Why foreign languages are key to the success of London’s financial industry.
In the wake of last year’s referendum, there was plenty of talk about how the decision to leave the European Union will affect Britain’s financial industry. Almost 7 months on, the precise future of London’s financial sector still remains unclear.
The importance of the EU to the capital’s financial industry is undeniable. The financial sector is the UK’s biggest exporting industry, with a £67 billion contribution to the balance of trade. In 2014, exports of financial services to the EU generated a £18.5 billion trade surplus.
London, which has previously been seen as the financial capital of Europe, sees that position under threat. Here’s why communication is key if London wants to remain the European financial powerhouse post-Brexit.

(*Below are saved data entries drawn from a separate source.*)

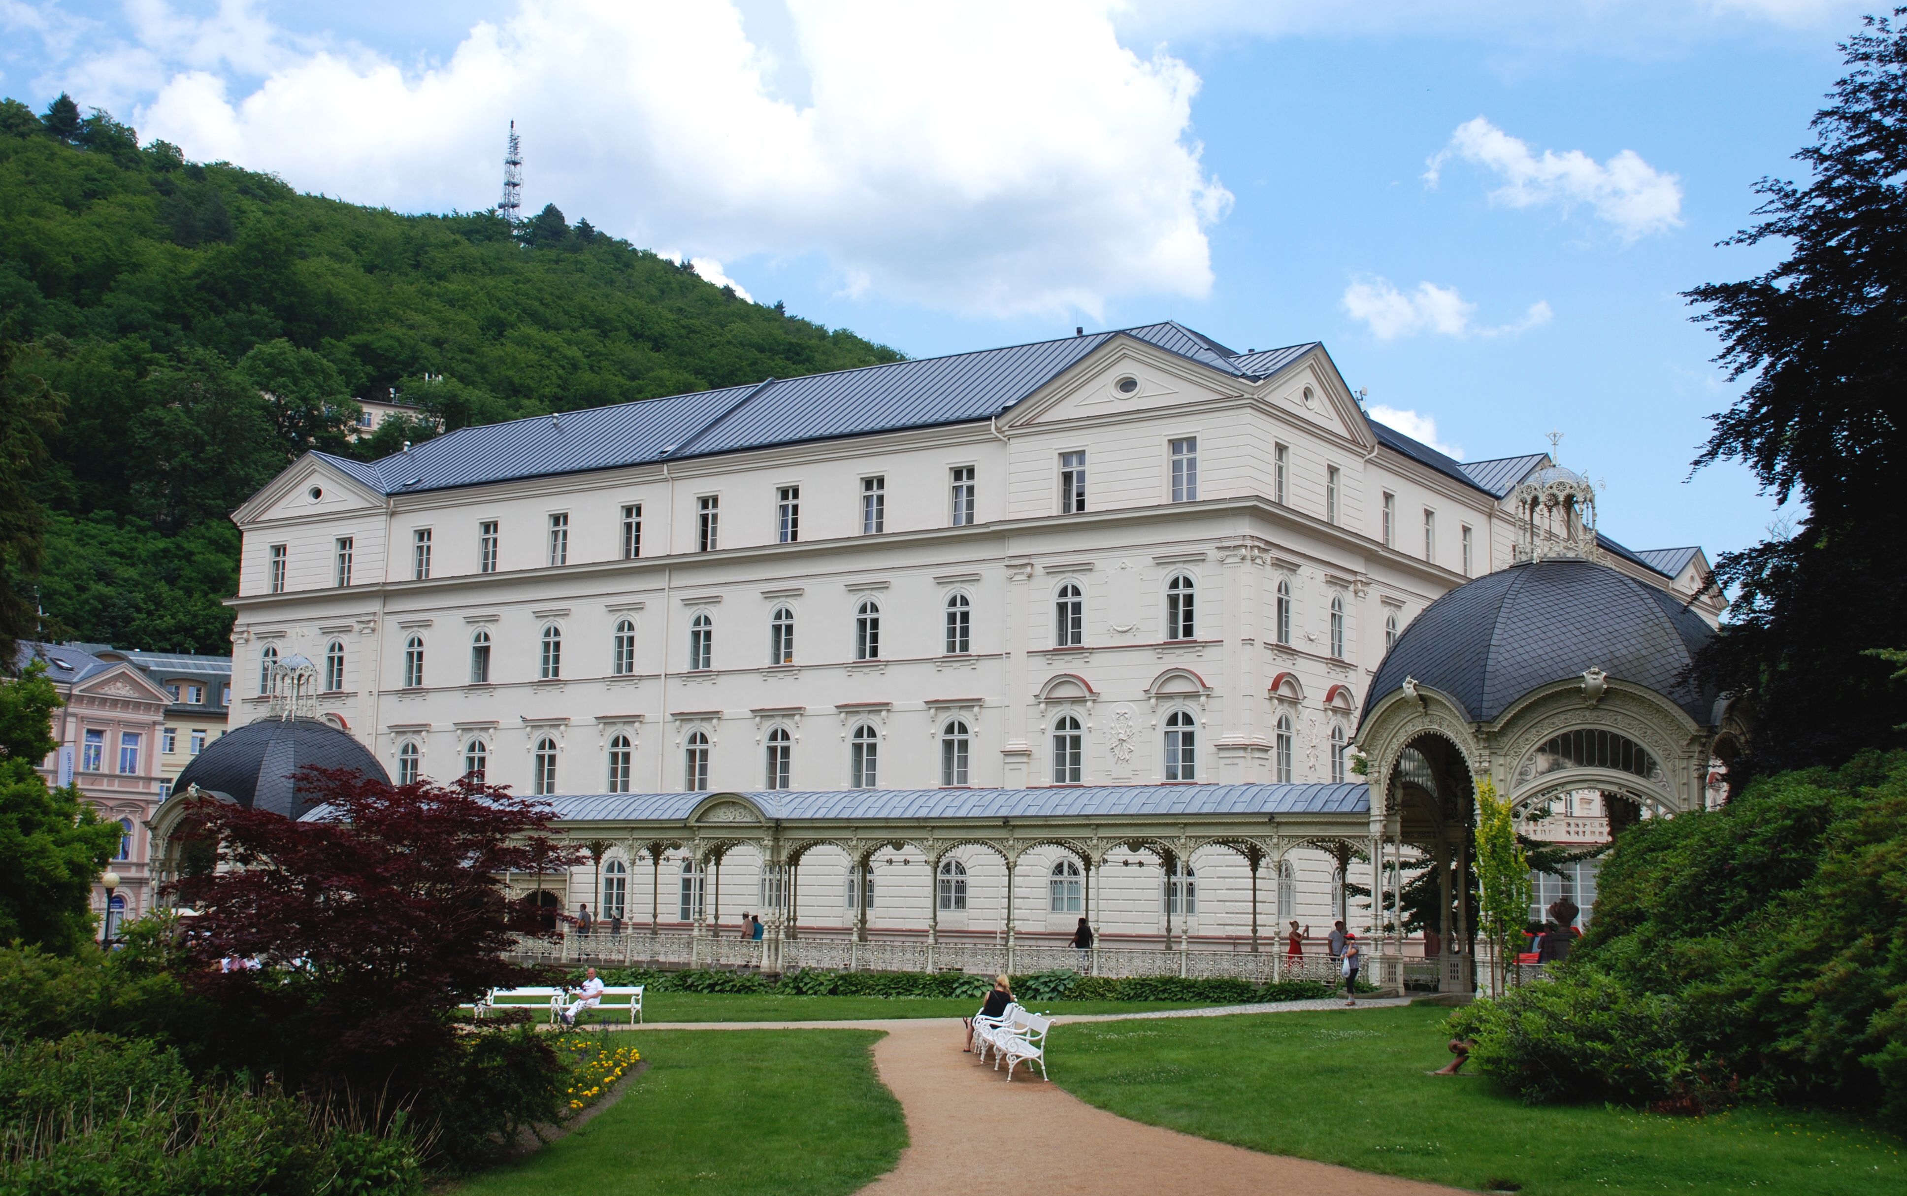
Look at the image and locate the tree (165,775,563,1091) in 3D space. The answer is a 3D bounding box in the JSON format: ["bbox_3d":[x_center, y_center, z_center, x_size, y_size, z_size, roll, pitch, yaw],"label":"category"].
[{"bbox_3d":[-5.810,3.429,22.300,4.100,3.500,4.000,1,-8,0],"label":"tree"}]

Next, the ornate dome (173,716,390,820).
[{"bbox_3d":[-24.408,6.228,81.000,8.200,3.900,8.200,-4,-10,33],"label":"ornate dome"}]

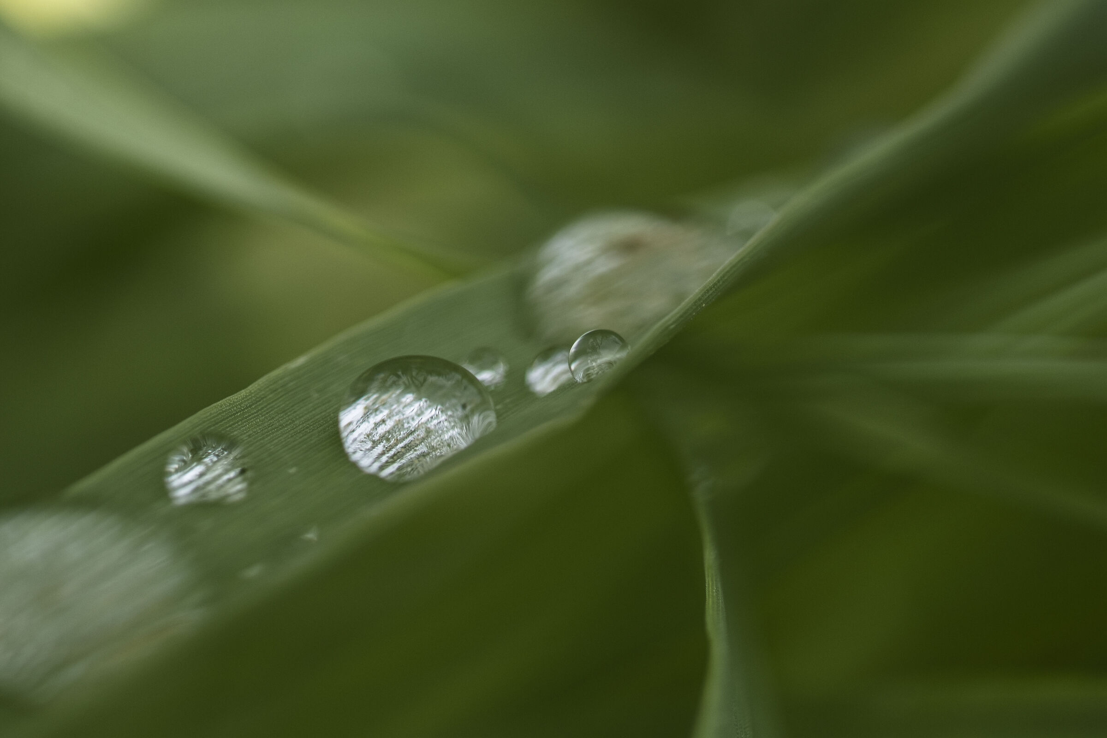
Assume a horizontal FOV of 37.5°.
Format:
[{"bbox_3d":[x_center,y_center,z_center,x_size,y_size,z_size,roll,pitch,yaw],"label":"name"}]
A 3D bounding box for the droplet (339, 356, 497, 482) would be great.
[{"bbox_3d":[-0.004,0.002,0.052,0.005,0.004,0.005,-10,28,0],"label":"droplet"}]

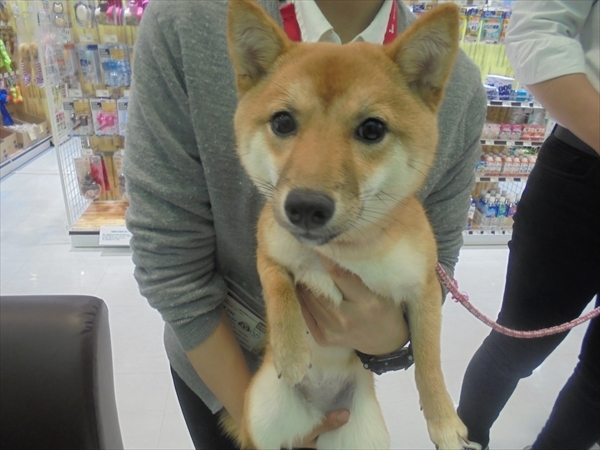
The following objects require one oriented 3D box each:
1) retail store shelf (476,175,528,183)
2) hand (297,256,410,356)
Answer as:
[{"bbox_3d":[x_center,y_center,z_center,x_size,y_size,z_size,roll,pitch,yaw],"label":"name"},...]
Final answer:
[{"bbox_3d":[0.964,-0.364,2.948,0.900,0.040,0.460,0,23,-8],"label":"retail store shelf"},{"bbox_3d":[0.054,0.085,0.460,0.140,0.085,0.065,30,3,14],"label":"hand"}]

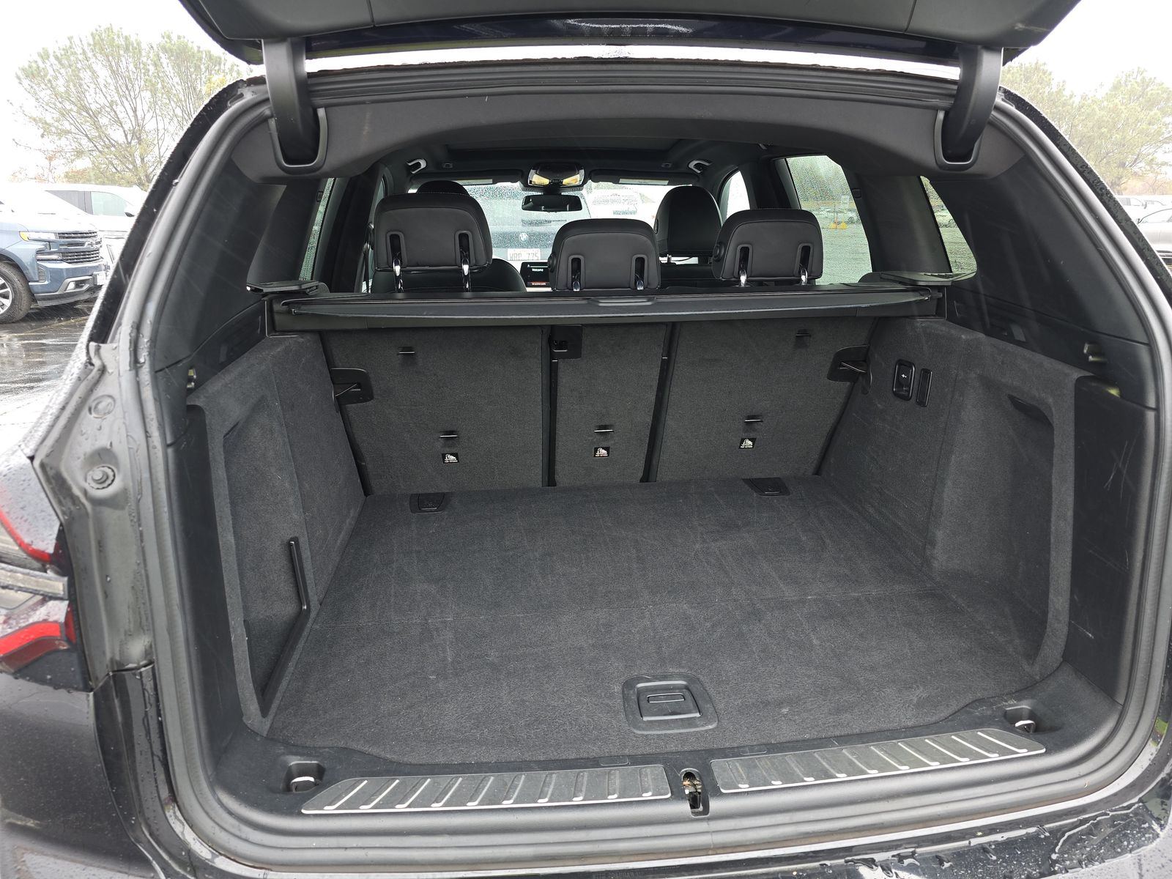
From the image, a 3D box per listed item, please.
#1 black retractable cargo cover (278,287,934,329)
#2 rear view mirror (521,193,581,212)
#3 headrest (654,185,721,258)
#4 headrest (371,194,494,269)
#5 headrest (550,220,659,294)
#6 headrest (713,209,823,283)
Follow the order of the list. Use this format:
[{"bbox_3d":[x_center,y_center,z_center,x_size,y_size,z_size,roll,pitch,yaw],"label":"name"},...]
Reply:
[{"bbox_3d":[0.050,-0.258,1.465,1.204,0.061,0.133,-3,17,-5],"label":"black retractable cargo cover"},{"bbox_3d":[-0.142,-1.008,3.321,0.255,0.076,0.046,1,17,6],"label":"rear view mirror"},{"bbox_3d":[0.339,-0.727,2.599,0.229,0.230,0.133,-3,17,-5],"label":"headrest"},{"bbox_3d":[-0.306,-0.414,1.556,0.228,0.149,0.122,-3,17,-5],"label":"headrest"},{"bbox_3d":[0.038,-0.378,1.603,0.225,0.144,0.122,-3,17,-5],"label":"headrest"},{"bbox_3d":[0.373,-0.406,1.631,0.222,0.146,0.122,-3,17,-5],"label":"headrest"}]

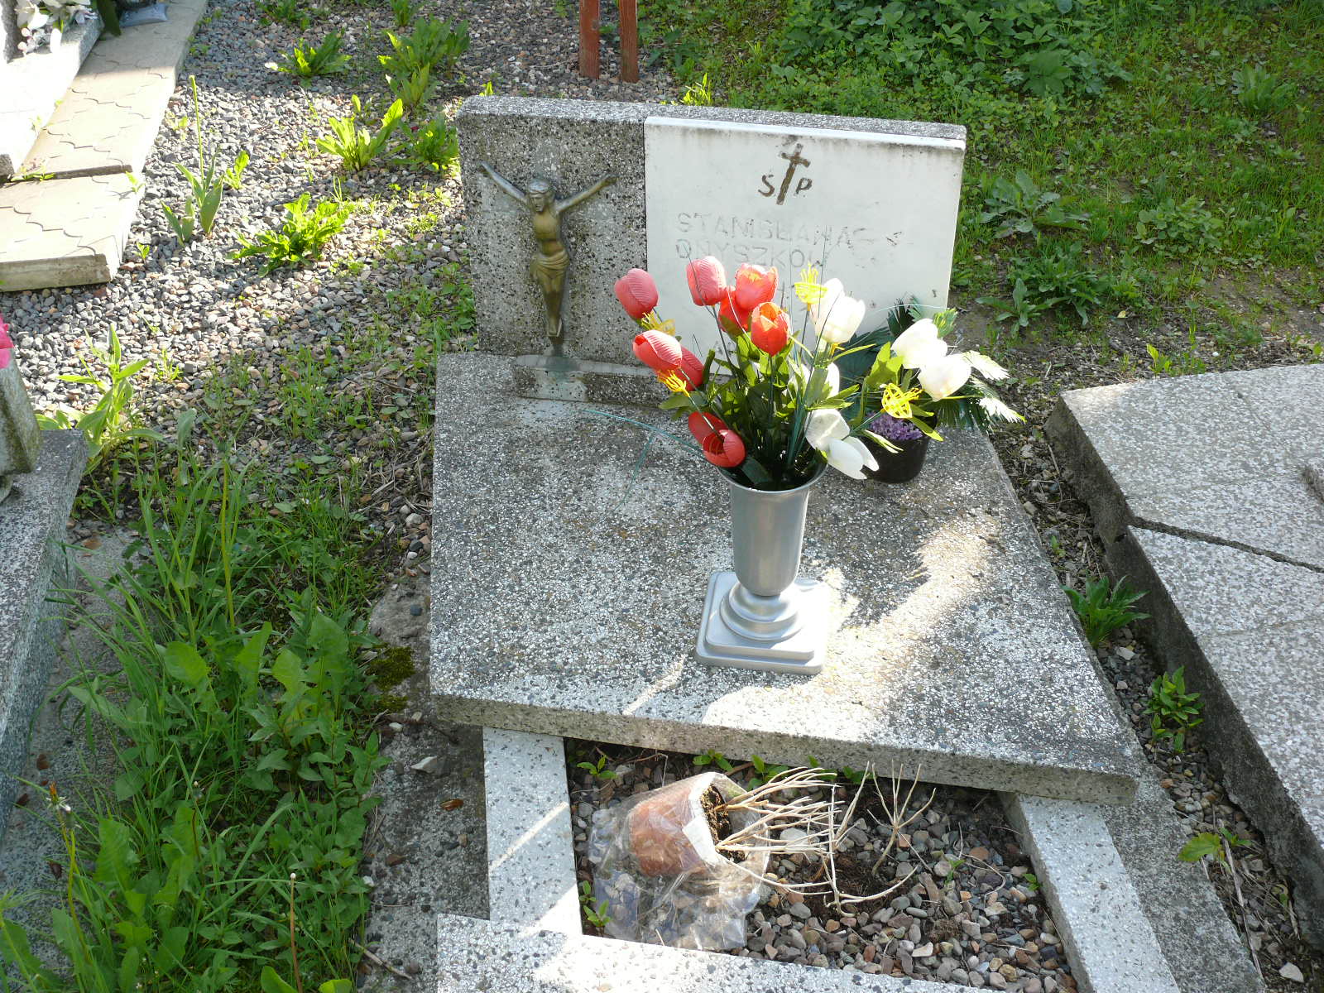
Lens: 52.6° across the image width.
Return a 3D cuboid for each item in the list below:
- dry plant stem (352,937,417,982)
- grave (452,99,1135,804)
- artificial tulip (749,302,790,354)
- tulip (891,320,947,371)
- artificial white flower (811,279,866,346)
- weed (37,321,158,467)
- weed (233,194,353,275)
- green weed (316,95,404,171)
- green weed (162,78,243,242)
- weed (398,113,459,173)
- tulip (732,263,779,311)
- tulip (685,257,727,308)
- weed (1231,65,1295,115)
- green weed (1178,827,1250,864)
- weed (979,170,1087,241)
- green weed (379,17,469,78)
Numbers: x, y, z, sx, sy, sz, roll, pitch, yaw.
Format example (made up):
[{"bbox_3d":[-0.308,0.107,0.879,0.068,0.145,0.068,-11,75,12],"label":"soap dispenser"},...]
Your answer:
[{"bbox_3d":[-0.330,0.541,1.573,0.096,0.012,0.012,22,44,24],"label":"dry plant stem"},{"bbox_3d":[0.101,-0.122,1.809,0.998,0.477,0.813,5,41,7],"label":"grave"},{"bbox_3d":[0.117,-0.181,1.443,0.047,0.062,0.047,-1,40,0],"label":"artificial tulip"},{"bbox_3d":[0.282,-0.166,1.461,0.052,0.066,0.052,24,35,-19],"label":"tulip"},{"bbox_3d":[0.189,-0.198,1.433,0.060,0.076,0.056,5,39,-4],"label":"artificial white flower"},{"bbox_3d":[-0.973,-0.153,2.268,0.200,0.240,0.170,-1,40,0],"label":"weed"},{"bbox_3d":[-0.844,-0.600,3.062,0.275,0.150,0.233,0,32,0],"label":"weed"},{"bbox_3d":[-0.802,-0.964,3.553,0.233,0.183,0.175,0,32,0],"label":"green weed"},{"bbox_3d":[-1.074,-0.787,3.131,0.191,0.379,0.143,0,32,0],"label":"green weed"},{"bbox_3d":[-0.563,-0.866,3.220,0.160,0.115,0.140,-1,40,0],"label":"weed"},{"bbox_3d":[0.109,-0.244,1.565,0.052,0.059,0.052,-3,30,2],"label":"tulip"},{"bbox_3d":[0.053,-0.252,1.570,0.049,0.062,0.049,-10,23,6],"label":"tulip"},{"bbox_3d":[1.764,-1.190,3.925,0.188,0.128,0.160,0,32,0],"label":"weed"},{"bbox_3d":[0.707,0.446,1.711,0.083,0.038,0.050,-1,40,0],"label":"green weed"},{"bbox_3d":[0.896,-0.701,3.223,0.266,0.132,0.240,0,32,0],"label":"weed"},{"bbox_3d":[-0.652,-1.249,3.661,0.240,0.140,0.190,-1,40,0],"label":"green weed"}]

How the financial sector is vital to London’s post-Brexit prosperity
Writing for the New Statesman, Anneliese Dodds has argued that a prosperous financial sector is key if the UK wants to survive a painful divorce from Europe.
The financial sector powers much of the wider European economy, with UK banks providing £1.1 trillion of loans to the EU; financing businesses and households across the continent. Maintaining these close ties with the continent is of paramount importance, and communicating in foreign languages is one way of doing just that.
Post-Brexit challenges to the financial industry
Up to now, most global banks have done business in the EU by setting up regulated businesses in the UK and have used London as a gateway to the rest of Europe. London maintained top spot as a centre for business, finance and culture; widening its lead over the rest of the 30 international cities, in a 2016 report by PWC.
The UK is the largest European centre for the management of private equity investments and funds (it is second only to the US in terms of global importance). But could Brexit threaten this, and in turn, the city’s financial sector? It is known that Valerie Pecresse, the head of the wider Paris region, and Gerard Mestrallet, president of France’s finance industry lobby Europlace, are courting London’s banks and financial institutions, with France’s central bank governor François Villeroy de Galhau stating: “If tomorrow Britain is not part of the single market, the City [of London] cannot keep this European passport, and clearing houses cannot be located in London either,” he said.
PWC surmise in their report that: “It remains to be seen what impact the UK’s decision to leave the EU will have on the city. If Brexit has effects on London, they will play out in a process over time in areas like talent mobility, trade and regulation.”
London firms must be able communicate in foreign languages
So how can businesses and financial institutions adapt to Brexit? By becoming increasingly multilingual. Businesses who can operate in more than one language open themselves up to wide array of opportunities that just aren’t available to companies that only conduct business in English. According the the All-Party Parliamentary Group on modern languages (APPG), the UK economy is already losing around £50 billion every year in lost contracts due to lack of language skills.
Unsurprisingly, companies are increasingly reliant on highly skilled translators. London Translations, an agency who specialise in financial translation, argue that “finance businesses need a translation partner who understands finance as well as they understand languages.” That’s why many successful financial translators have degrees in business administration, accounting or economics as well as the necessary qualifications in translation.
It’s not just London’s businesses that will need to translate into foreign languages; it is important that foreign businesses are able to work in English too. For example, French Finance Minister Michel Sapin failed to impress US bankers in a pitch to move their London operations to Paris following Brexit—because he spoke to them in French.
None of the banks present have commented publicly on the meeting, or whether they are likely to move London operations to Paris. However, one unnamed source told the press that the fact the French minister of finance needed an interpreter—unlike the previous finance minister Emmanuel Macron who is fluent in English— was “a negative.”